The process of using the build-app-host-groups common role to control a playbook run starts out by tagging the VMs that are going to be the target of a particular deployment with the following tags:

  • Tenant: the tenant that will be using the Cassandra cluster being deployed. As an example, you might use a value of labs for this tag for Cassandra clusters that the Labs department in your organization will be using)
  • Project: this tag will be given the value of the project that will be using the Cassandra cluster that is being deployed; for example we might use the value projectx for this tag for clusters that will be used for ProjectX
  • Domain: this tag is used to separate out the various domains that might be defined by the project team to control their deployments. For example, there might be separate clusters built for development, test, preprod, and production. Each of these environments would be tagged appropriately based on their intended use.
  • Application: this tag is used to identify the application that should be deployed to a given virtual machine; in this playbook only nodes that are tagged with the application cassandra are targeted by default (and although the application name is something you could customize, we recommend against doing so)
  • Role: the role is used in this playbook to separate out the seed and non-seed nodes from each other during the deployment process. In this case, the seed nodes must be assigned a value for this Role tag of seed and the non-seed nodes must not be tagged as seed nodes (i.e. they can either be left untagged, with no Role tag assigned to them, or they can be assigned Role tag with any value except a value of seed).

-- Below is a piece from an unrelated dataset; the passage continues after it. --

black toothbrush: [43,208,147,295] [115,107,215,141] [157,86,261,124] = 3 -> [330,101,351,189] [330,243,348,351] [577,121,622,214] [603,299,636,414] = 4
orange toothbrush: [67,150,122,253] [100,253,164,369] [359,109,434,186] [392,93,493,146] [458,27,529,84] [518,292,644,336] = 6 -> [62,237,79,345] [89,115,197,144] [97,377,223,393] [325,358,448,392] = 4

The playbook dynamicallys construct the list of seed nodes (nodes that are tagged with a seed role) and non-seed nodes (nodes that are not tagged with a seed role) that should be targeted during a given playbook run. This separation is critical for proper deployment of the cluster, and we describe this process more completely in the scenarios shown here.

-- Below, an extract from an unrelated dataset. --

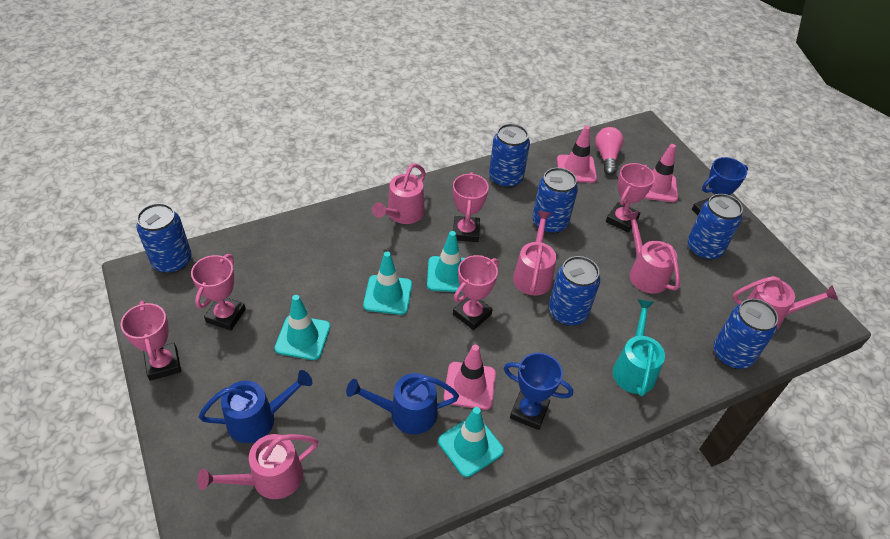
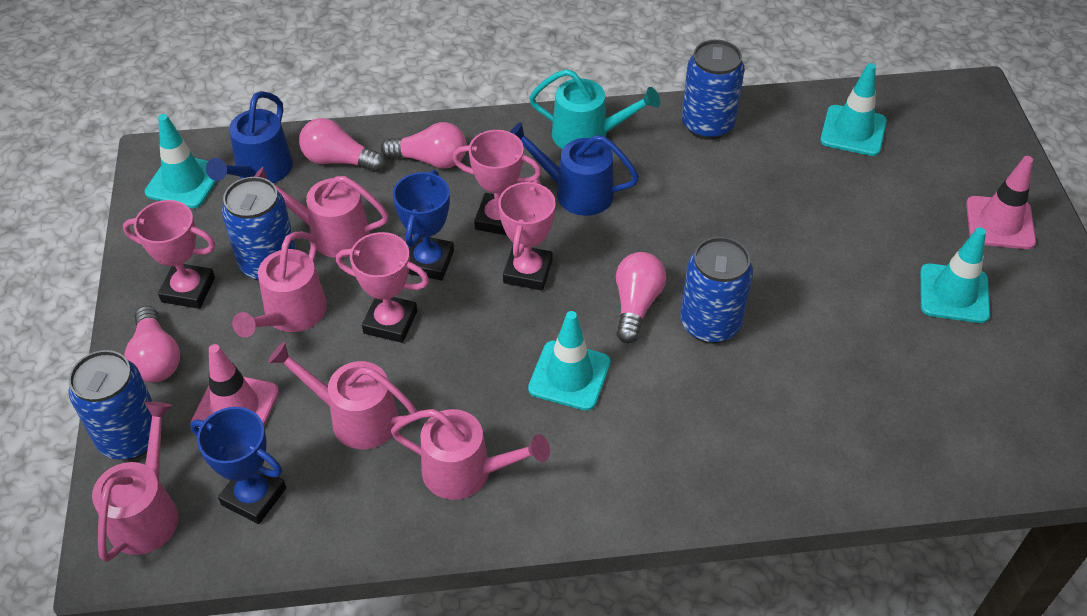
blue can: [136,203,192,274] [489,124,530,188] [532,168,578,234] [549,256,600,326] [688,194,743,260] [714,299,778,369] = 6 -> [69,350,162,460] [222,177,297,281] [680,237,753,344] [682,40,745,140] = 4
pink light bulb: [595,127,624,175] = 1 -> [124,306,180,383] [299,118,385,172] [381,122,467,169] [616,252,666,343] = 4
pink traffic cone: [444,345,496,410] [557,126,597,183] [644,144,678,202] = 3 -> [191,344,279,428] [966,156,1036,249] = 2
pink trophy: [121,301,181,381] [191,254,246,331] [453,172,489,242] [453,255,499,330] [606,163,655,233] = 5 -> [123,200,215,309] [336,232,429,343] [452,130,542,235] [498,180,556,291] = 4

Once these tags have been assigned to the VMs that will be targeted by a given Cassandra deployment, it is a relatively simple process to define values for the tags that should be targeted by the ansible-playbook command (as extra variables or in a local variables file, for example). Specifically, the following variables must be defined when using this dynamic inventory to manage a playbook run:

  • tenant
  • project
  • domain
  • application

Note that the application value defaults to cassandra (the default value defined at the top of the vars/cassandra.yml file), so this value does not really need to be redefined as part of the ansible-playbook command or in a or in a local variables file, but it is shown here for completeness.

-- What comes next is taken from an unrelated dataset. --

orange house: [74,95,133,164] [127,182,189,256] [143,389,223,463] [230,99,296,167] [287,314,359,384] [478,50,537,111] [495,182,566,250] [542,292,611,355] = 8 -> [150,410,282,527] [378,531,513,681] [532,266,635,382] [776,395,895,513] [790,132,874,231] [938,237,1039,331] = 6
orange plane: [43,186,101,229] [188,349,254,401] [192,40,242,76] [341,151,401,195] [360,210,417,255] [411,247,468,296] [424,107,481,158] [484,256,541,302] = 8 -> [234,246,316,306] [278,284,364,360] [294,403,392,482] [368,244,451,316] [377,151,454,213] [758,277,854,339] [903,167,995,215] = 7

With these values assigned as part of the ansible-playbook command or in a or in a local variables file, the build-app-host-groups role that is used by this playbook can correctly identify the nodes in the AWS or OpenStack environment that are targeted by a given playbook run and then use the resulting (dynamically constructed) lists of seed and non-seed nodes to control the deployment of Cassandra to the nodes that will make up the cluster being built.